A pochi giorni di distanza dalla presentazione dell’Xperia 1 VIII, il colosso giapponese sta elaborando la strategia per contrastare gli altri brand sulla scena, in una sfida che sembra tutt’altro che semplice.
Un sondaggio condotto da PhoneArena offre un dato difficile da ignorare: circa il 75% delle persone contattate indica la riduzione del prezzo come il vero fattore discriminante per Sony. Il nuovo Xperia 1 VIII, stando alle indiscrezioni, potrebbe arrivare in Europa a circa 300 euro in più rispetto a Galaxy S26 Ultra e iPhone 17 Pro Max.
Una differenza che frena la domanda di massa, anche tra chi apprezza le peculiarità di questo device, come il jack da 3,5 mm, gli altoparlanti stereo frontali e il carrellino SIM accessibile.
Non solo hardware di alto livello: Sony “corteggia” i consumatori abbassando i prezzi
Sul piano tecnico, Xperia 1 VIII non lascia nulla al caso.
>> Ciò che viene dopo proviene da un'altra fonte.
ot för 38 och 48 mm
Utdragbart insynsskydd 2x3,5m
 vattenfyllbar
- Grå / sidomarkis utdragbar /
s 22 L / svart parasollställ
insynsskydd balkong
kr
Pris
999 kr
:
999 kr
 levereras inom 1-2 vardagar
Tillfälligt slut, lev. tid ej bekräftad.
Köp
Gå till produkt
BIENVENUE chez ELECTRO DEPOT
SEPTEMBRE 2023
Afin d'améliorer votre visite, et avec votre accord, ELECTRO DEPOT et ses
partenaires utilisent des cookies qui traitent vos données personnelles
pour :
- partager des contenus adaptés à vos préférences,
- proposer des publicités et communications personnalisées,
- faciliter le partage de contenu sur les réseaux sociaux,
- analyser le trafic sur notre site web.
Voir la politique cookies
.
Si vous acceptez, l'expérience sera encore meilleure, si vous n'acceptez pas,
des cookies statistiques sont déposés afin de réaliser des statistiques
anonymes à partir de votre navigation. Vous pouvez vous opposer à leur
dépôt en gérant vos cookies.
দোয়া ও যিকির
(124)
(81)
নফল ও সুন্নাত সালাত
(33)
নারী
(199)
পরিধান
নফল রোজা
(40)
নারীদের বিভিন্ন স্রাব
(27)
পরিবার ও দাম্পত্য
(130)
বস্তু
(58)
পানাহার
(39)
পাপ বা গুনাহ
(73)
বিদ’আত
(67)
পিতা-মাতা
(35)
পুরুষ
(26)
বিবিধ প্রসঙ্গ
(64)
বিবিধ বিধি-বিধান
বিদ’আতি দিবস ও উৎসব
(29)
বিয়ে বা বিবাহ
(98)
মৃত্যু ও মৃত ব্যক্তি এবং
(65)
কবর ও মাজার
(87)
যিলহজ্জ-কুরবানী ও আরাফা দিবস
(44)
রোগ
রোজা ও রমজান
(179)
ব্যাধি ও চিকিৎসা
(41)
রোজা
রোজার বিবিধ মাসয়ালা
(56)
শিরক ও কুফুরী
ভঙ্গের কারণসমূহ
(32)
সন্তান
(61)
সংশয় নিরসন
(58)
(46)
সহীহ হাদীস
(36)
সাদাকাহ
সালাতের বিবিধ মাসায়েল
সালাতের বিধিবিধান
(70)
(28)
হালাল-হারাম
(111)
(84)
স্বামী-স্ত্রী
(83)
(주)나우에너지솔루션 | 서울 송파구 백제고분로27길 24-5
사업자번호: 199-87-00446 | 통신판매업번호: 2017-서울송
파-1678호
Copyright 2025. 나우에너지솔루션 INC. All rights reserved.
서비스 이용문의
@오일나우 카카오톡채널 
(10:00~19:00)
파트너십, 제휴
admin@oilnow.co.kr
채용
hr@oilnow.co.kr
Il processore Snapdragon 8 Elite, i 12 GB di RAM, lo storage da 256 GB UFS 4.0 e una batteria da 5.000 mAh sono abbinati a un display LTPO OLED da 6,5 pollici con refresh fino a 120 Hz.
Il comparto fotografico punta su un sensore principale da 48 MP, un ultra-wide da 48 MP e un telefoto periscopico da 12 MP. Specifiche tecniche da top di gamma che, nonostante ciò, non rendono il dispositivo concorrenziale rispetto a prodotti Samsung o Apple.
Sony ha cercato di correre ai ripari ridimensionando la distribuzione in Europa e concentrandosi su canali online e nicchie di utenti più fedeli: creator, professionisti dell'audio e appassionati di fotografia.
Se la compagnia decidesse di portare l'Xperia 1 VIII a un prezzo più vicino a quello di Galaxy S26 Ultra e iPhone 17 Pro Max, il posizionamento diventerebbe improvvisamente molto più convincente. La combinazione di componentistica di alto livello e una lunga finestra di aggiornamenti sono caratteristiche che molti utenti esperti considerano superiori a quelle di diversi rivali diretti.
C'è poi un paradosso interessante: Sony domina già il mercato degli smartphone in modo indiretto. Circa il 52% dei modelli globali monta almeno un sensore Sony, incluso iPhone. Il colosso giapponese fornisce tecnologia a tutti, ma fatica a capitalizzare questa posizione sui propri dispositivi. In questo senso, abbassare il prezzo non suonerebbe come una resa, ma una chiara scelta strategica.